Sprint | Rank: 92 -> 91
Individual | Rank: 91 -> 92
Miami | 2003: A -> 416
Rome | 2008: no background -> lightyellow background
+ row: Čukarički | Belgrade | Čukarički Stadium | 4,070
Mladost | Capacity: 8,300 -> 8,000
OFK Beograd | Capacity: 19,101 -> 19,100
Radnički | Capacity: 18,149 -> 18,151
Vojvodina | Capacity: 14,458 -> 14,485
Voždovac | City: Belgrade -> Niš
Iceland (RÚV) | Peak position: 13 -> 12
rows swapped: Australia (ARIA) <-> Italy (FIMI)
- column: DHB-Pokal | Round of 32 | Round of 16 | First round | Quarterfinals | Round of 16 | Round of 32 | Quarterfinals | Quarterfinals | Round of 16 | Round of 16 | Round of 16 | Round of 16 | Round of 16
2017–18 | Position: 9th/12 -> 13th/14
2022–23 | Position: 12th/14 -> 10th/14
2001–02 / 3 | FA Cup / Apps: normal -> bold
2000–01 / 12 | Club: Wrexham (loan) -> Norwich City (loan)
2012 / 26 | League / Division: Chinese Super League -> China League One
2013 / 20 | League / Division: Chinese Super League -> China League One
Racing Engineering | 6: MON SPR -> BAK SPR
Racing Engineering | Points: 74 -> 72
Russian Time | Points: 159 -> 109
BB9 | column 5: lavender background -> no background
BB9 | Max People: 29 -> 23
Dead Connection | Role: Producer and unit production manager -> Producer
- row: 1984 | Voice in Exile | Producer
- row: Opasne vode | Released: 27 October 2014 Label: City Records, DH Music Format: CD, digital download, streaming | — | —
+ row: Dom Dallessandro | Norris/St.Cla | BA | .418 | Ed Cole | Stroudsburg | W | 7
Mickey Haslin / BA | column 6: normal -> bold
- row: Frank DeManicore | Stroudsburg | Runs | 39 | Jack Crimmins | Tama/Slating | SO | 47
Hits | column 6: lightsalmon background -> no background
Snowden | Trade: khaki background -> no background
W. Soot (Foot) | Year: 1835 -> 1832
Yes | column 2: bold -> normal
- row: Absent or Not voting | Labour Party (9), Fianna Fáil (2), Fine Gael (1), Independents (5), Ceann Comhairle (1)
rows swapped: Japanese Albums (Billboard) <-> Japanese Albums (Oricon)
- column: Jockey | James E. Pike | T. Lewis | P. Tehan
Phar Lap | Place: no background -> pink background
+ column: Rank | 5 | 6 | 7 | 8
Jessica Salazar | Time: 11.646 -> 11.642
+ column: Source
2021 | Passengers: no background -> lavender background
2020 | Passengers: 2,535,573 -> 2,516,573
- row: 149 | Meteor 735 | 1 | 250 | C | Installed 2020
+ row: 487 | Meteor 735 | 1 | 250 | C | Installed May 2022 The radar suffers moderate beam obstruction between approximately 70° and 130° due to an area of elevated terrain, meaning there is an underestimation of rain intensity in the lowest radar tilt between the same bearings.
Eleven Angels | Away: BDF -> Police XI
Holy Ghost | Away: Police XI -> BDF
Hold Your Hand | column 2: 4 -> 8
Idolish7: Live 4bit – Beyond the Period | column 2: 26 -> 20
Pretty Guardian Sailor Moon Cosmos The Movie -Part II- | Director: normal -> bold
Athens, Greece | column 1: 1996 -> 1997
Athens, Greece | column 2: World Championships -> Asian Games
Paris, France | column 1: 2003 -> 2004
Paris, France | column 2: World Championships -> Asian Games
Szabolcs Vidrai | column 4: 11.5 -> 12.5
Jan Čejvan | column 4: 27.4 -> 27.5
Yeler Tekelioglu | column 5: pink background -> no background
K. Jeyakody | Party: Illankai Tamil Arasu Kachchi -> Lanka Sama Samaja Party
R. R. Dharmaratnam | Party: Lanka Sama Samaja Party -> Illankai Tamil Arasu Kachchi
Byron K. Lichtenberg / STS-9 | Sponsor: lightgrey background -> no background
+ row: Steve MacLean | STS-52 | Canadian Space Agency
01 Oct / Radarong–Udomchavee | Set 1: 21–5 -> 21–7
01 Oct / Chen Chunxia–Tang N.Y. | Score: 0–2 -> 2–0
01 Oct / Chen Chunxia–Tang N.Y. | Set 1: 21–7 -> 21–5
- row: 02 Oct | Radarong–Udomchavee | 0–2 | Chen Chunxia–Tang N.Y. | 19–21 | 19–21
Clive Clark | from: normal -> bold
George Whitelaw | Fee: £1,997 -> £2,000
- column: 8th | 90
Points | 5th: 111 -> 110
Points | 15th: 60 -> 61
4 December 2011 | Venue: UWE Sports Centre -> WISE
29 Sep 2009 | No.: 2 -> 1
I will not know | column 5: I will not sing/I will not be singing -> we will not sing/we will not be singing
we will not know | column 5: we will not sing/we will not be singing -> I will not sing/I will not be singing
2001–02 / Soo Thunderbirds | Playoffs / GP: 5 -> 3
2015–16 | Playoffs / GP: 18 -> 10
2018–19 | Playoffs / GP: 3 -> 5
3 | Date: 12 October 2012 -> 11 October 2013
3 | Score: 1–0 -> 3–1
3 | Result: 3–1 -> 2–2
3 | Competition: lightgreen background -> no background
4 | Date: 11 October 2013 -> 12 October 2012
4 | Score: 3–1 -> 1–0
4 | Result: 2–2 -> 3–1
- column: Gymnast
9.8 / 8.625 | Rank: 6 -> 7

*Task description*:
Copy out the material above again, word for word, from its first line down to and including the line that contains "OFK Beograd | Capacity: 19,101 -> 19,100".

*Solution to the problem*:
Sprint | Rank: 92 -> 91
Individual | Rank: 91 -> 92
Miami | 2003: A -> 416
Rome | 2008: no background -> lightyellow background
+ row: Čukarički | Belgrade | Čukarički Stadium | 4,070
Mladost | Capacity: 8,300 -> 8,000
OFK Beograd | Capacity: 19,101 -> 19,100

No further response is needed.